On ne sait comme va mon pot dont j’ai besoin.

  1. C’est ainsi qu’Ennius disait dans une comédie : « Maîtres de leurs maîtres, les esclaves audacieux ravagent les champs. » (Ambracia, fr. 2 ; éd. Bothe). Varron du reste, est un de ceux qui les premiers ont réclamé la famille pour les esclaves il suffit de comparer la douceur de ses préceptes à leur égard dans son Agriculture : avec la dureté de Caton, qui recommandait de se défaire de tous les instrumens hors de service, charrues usées, chevaux vieillis, esclaves âgés. Peut-être le mot de la ménippée qui vient d’être cité était-il mis dans la bouche d’un interlocuteur.

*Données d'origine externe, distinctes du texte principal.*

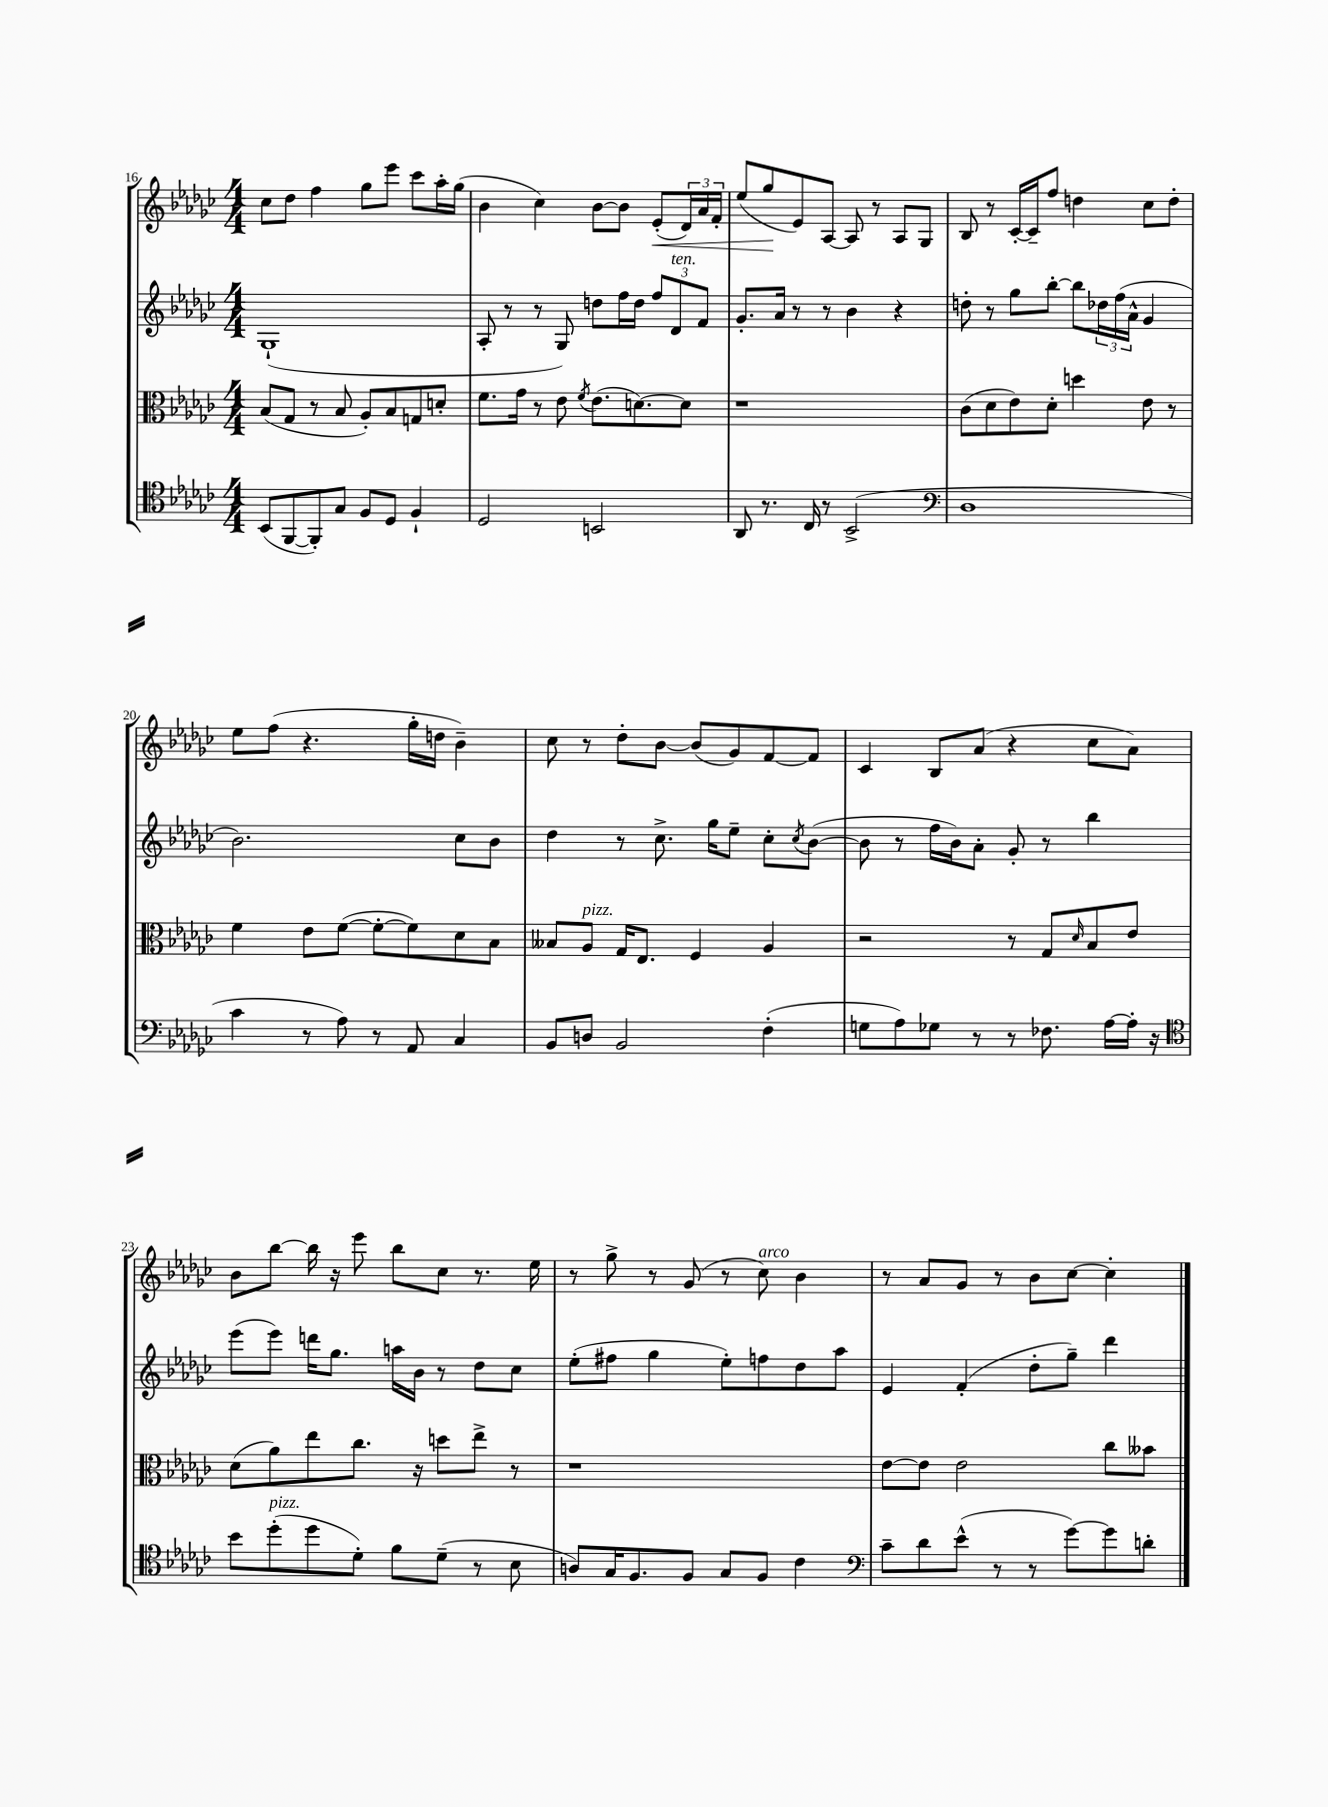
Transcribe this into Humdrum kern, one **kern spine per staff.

**kern	**kern	**kern	**kern	**dynam
*part4	*part3	*part2	*part1	*part1
*staff4	*staff3	*staff2	*staff1	*staff1
*clefC4	*clefC3	*clefG2	*clefG2	*
*k[b-e-a-d-g-c-]	*k[b-e-a-d-g-c-]	*k[b-e-a-d-g-c-]	*k[b-e-a-d-g-c-]	*
*M4/4	*M4/4	*M4/4	*M4/4	*
=16	=16	=16	=16	=16
(8BB-/L	(8B-/L	(1G-`	8cc-\L	.
[8FF/	8G-/J	.	8dd-\J	.
8FF'/])	8r	.	4ff\	.
8G-/J	8B-/	.	.	.
8F/L	8A-'/L)	.	8gg-\L	.
8D-/J	8B-/	.	8eee-\J	.
4F`/	8Gn/	.	8ccc-\L	.
.	8dn'/J	.	16aa-'\L	.
.	.	.	(16gg-\JJ	.
=17	=17	=17	=17	=17
2D-/	8.f\L	8A-'/	4b-\	.
.	.	8r	.	.
.	16g-\Jk	.	.	.
.	8r	8r	4cc-\)	.
.	8e-\	8G-/)	.	.
.	8qf/	.	.	.
2BBn/	(8.e-\L	8ddn\L	[8b-\L	.
.	.	16ff\L	8b-\J]	.
.	[8.dn\)	16dd\JJ	.	.
!	!	!	!	!LO:HP:b
.	.	12ff/L	(8e-'/L	<
!	!	!LO:TX:a:i:t=ten.	!	!
.	.	12d-/	.	.
.	8d\J]	.	24d-/L)	.
.	.	12f/J	24a-/	.
.	.	.	24f'/JJ	.
=18	=18	=18	=18	=18
8AA-/	1r	8.g-'/L	(8ee-/L	.
8.r	.	.	8gg-/	.
.	.	16a-/Jk	.	.
.	.	8r	8e-/)	[
16C-/	.	.	.	.
8r	.	8r	[8A-/J	.
(2BB-^/	.	4b-\	8A-/]	.
.	.	.	8r	.
.	.	4r	8A-/L	.
.	.	.	8G-/J	.
=19	=19	=19	=19	=19
*clefF4	*	*	*	*
1D-	(8c-\L	8ddn'\	8B-/	.
.	8d-\	8r	8r	.
.	8e-\)	8gg-\L	[16c-'/LL	.
.	.	.	16c-~/J]	.
.	8d-'\J	[8bb-'\J	8ff/J	.
.	4ddn\	8bb-\L]	4ddn\	.
.	.	24dd-X\L	.	.
.	.	(24ff\	.	.
.	.	24a-^^\JJ	.	.
.	8e-\	4g-/	8cc-\L	.
.	8r	.	8dd'\J	.
!!LO:LB:g=z
=20	=20	=20	=20	=20
4c-\	4f\	2.b-\)	8ee-\L	.
.	.	.	(8ff\J	.
8r	8e-\L	.	4.r	.
8A-\)	([8f\J	.	.	.
8r	8f'\L_	.	.	.
8AA-/	8f\])	.	16gg-'\LL	.
.	.	.	16ddn\JJ	.
4C-/	8d-\	8cc-\L	4b-~\)	.
.	8B-\J	8b-\J	.	.
=21	=21	=21	=21	=21
8BB-/L	8B--X/L	4dd-\	8cc-\	.
!	!LO:TX:a:i:t=pizz.	!	!	!
8Dn/J	8A-/J	.	8r	.
2BB-/	16G-/KL	8r	8dd-'\L	.
.	8.E-/J	.	.	.
.	.	8.cc-^\	[8b-\J	.
.	4F/	.	(8b-/L]	.
.	.	16gg-\KL	.	.
.	.	8ee-~\J	8g-/)	.
(4F'\	4A-/	8cc-'\L	[8f/	.
.	.	8qcc-/	.	.
.	.	([8b-\J	8f/J]	.
=22	=22	=22	=22	=22
8Gn\L	2r	8b-\]	4c-/	.
8A-\)	.	8r	.	.
8G-X\J	.	16ff\LL	8B-/L	.
.	.	16b-\J)	.	.
8r	.	8a-'\J	(8a-/J	.
8r	8r	8g-'/	4r	.
8.F-X\	8G-/L	8r	.	.
.	16qqd-/	.	.	.
.	8B-/	4bb-\	8cc-\L	.
[16A-\LL	.	.	.	.
16A-'\JJ]	8e-/J	.	8a-\J)	.
16r	.	.	.	.
!!LO:LB:g=z
=23	=23	=23	=23	=23
*clefC4	*	*	*	*
8b-\L	(8d-\L	(8eee-\L	8b-\L	.
!LO:TX:a:i:t=pizz.	!	!	!	!
(8dd-'\	8a-\)	8eee-\J)	[8bb-\J	.
8dd-\	8ee-\	16dddn\KL	16bb-\]	.
.	.	8.gg-\J	16r	.
8d-'\J)	8.cc-\J	.	8eee-\	.
8f\L	.	16aan\LL	8bb-\L	.
.	16r	16b-\JJ	.	.
(8d-~\J	8ddn\L	8r	8cc-\J	.
8r	8ee-^\J	8dd-\L	8.r	.
8B-\	8r	8cc-\J	.	.
.	.	.	16ee-\	.
=24	=24	=24	=24	=24
8An/L)	1r	(8ee-'\L	8r	.
16G-/K	.	8ff#X\J	8gg-^\	.
8.F/	.	.	.	.
.	.	4gg-\	8r	.
8F/J	.	.	(8g-/	.
8G-/L	.	8ee-'\L)	8r	.
!	!	!	!LO:TX:a:i:t=arco	!
8F/J	.	8ffn\	8cc-\)	.
4c-\	.	8dd-\	4b-\	.
.	.	8aa-\J	.	.
=25	=25	=25	=25	=25
*clefF4	*	*	*	*
8c-~\L	[8e-\L	4e-/	8r	.
8d-\	8e-\J]	.	8a-/L	.
(8e-^^\J	2e-\	(4f'/	8g-/J	.
8r	.	.	8r	.
8r	.	8dd-'\L	8b-\L	.
[8g-\L)	.	8gg-~\J)	[8cc-\J	.
8g-\]	8cc-\L	4ddd-\	4cc-'\]	.
8dn'\J	8b--X\J	.	.	.
==	==	==	==	==
*-	*-	*-	*-	*-
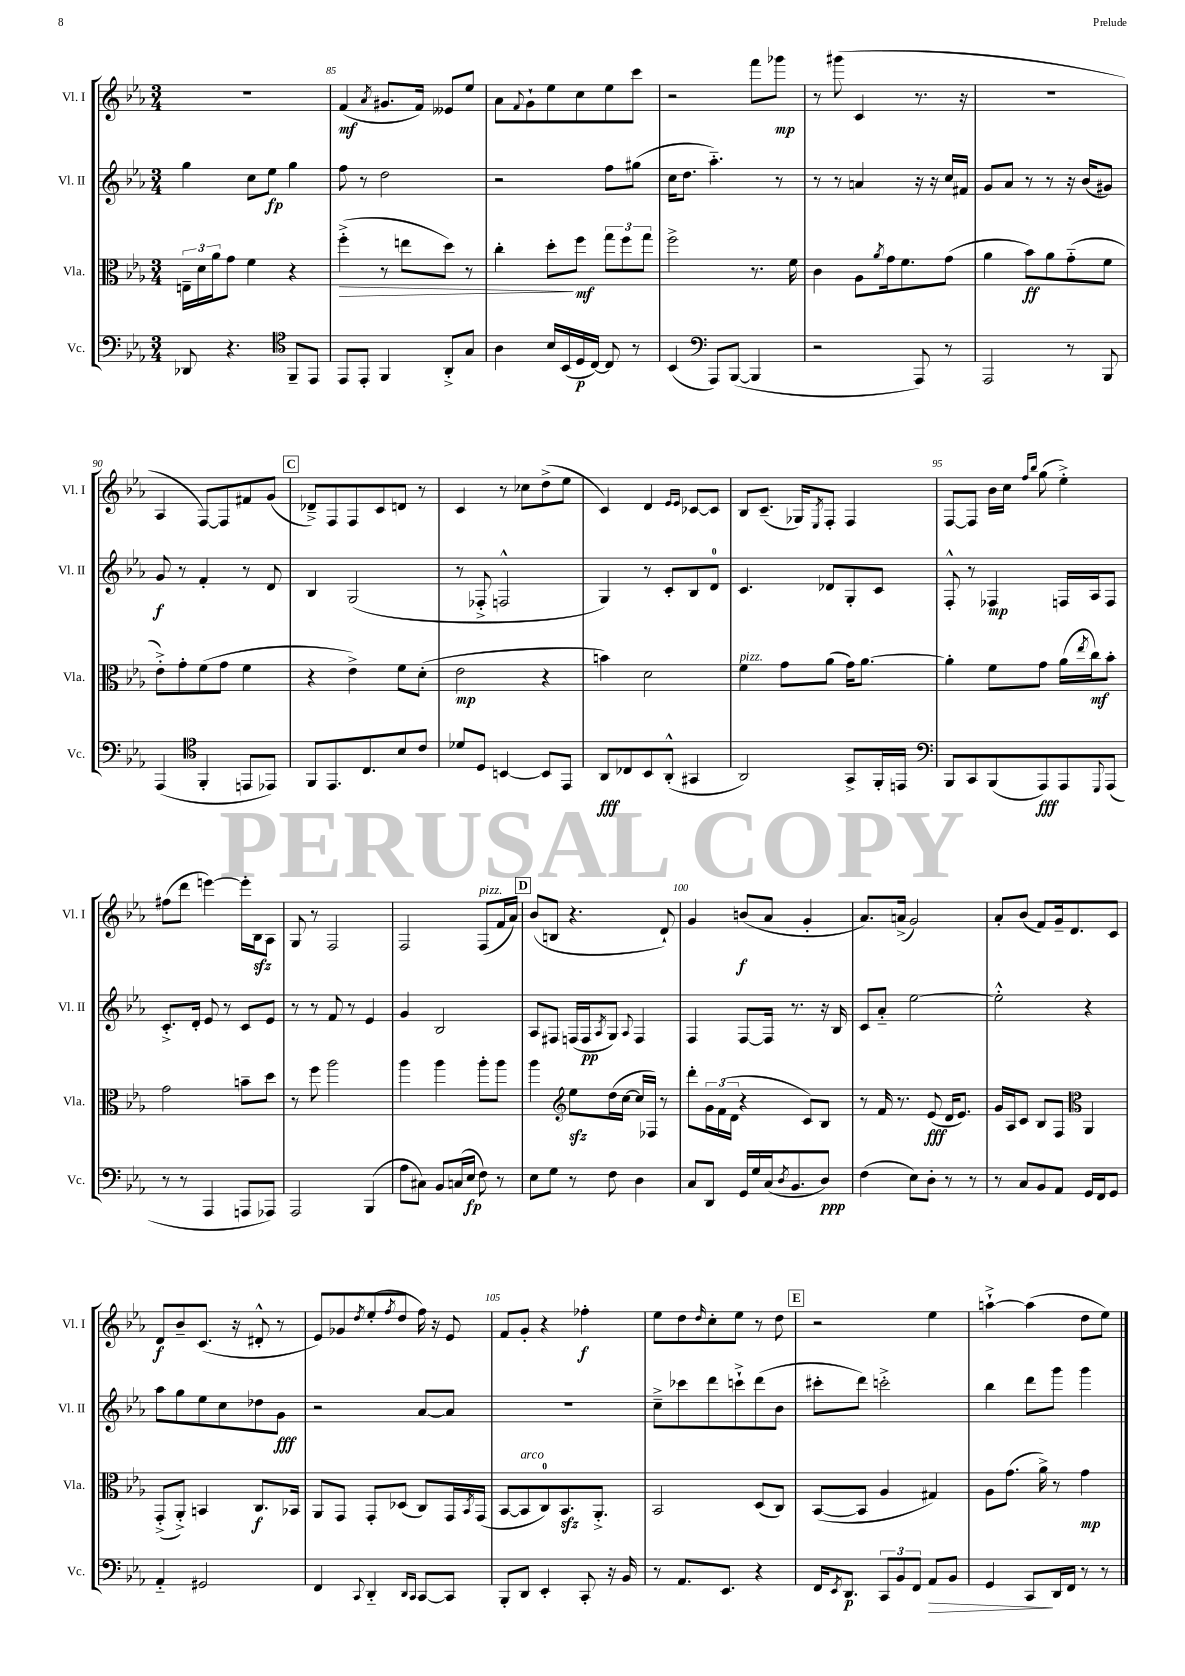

  2. De même pour les ongles, à ce que dit Pline l’ancien ; mais cela avait un motif religieux. En était-il ainsi de la barbe ? Varron assure que les premiers barbiers (un siècle plus tard on les retrouve à chaque instant dans Plaute) vinrent en Italie en 454. — De Re rust., II, 11,
  3. On voit dans son traité de l’Agriculture qu’il aimait chez les femmes l’énergie et le travail ; « Que vous semble, dit-il, de nos languissantes accouchées, étendues sur des lits de repos pendant plusieurs jours ? N’est-ce pas une pitié ? » (De Re rust., II, 10.)